The most famous song — "Kak mnogo devushek khoroshikh" (Such a lot of nice girls) — enjoyed international fame, covered as "Serdtse" (Heart) by Pyotr Leshchenko.
Yelena (Mariya Strelkova), a wealthy aspiring singer who cannot carry a tune, mistakes shepherd Kostya Potekhin (Leonid Utyosov) for the famous Paraguayian conductor Costa Fraschini.
Graham Greene, in his 26 September 1935 review for The Spectator, wrote that it "is the best thing that has happened to the cinema since René Clair made The Italian Straw Hat.
Alexandrov, who has been awarded a Soviet Order for his direction, has produced, just as Clair did then, out of the smallest resources and apparently with poor-quality film, a picture of almost ecstatic happiness.
I have no wish to criticise this film, but simply to rejoice in its wildness, its grotesqueness, its light, taking tunes, a sense of good living that owes nothing to champagne or women's clothes.

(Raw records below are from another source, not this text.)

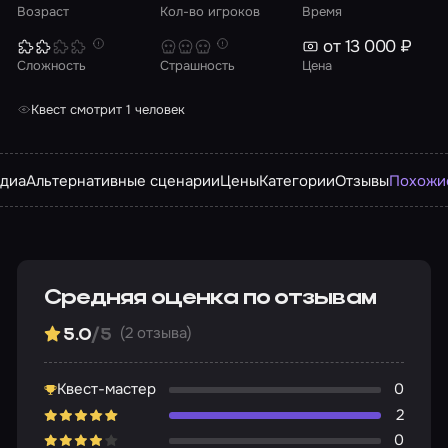
Возраст
Кол-во игроков
Время
от 13 000 ₽
Сложность
Страшность
Цена
Квест смотрит 1 человек
диа
Альтернативные сценарии
Цены
Категории
Отзывы
Похожи
Средняя оценка по отзывам
(2 отзыва)
5.0
/5
Квест-мастер
0
2
0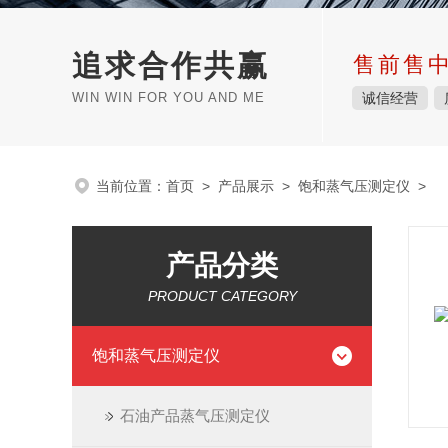
追求合作共赢
售前售
WIN WIN FOR YOU AND ME
诚信经营
当前位置：
首页
>
产品展示
>
饱和蒸气压测定仪
>
产品分类
PRODUCT CATEGORY
饱和蒸气压测定仪
石油产品蒸气压测定仪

"[3] Film critic Jean Ross — writing as Peter Porcupine[4] in her 1 October 1935 review for The Daily Worker — effusively praised the film: "The workers in the Soviet Union have introduced to the world an entirely new sort of humour... behind the comedy of Jazz Comedy is no dismal shadow of tragedy, but the electrifying strength and vitality and freedom of a victorious working class.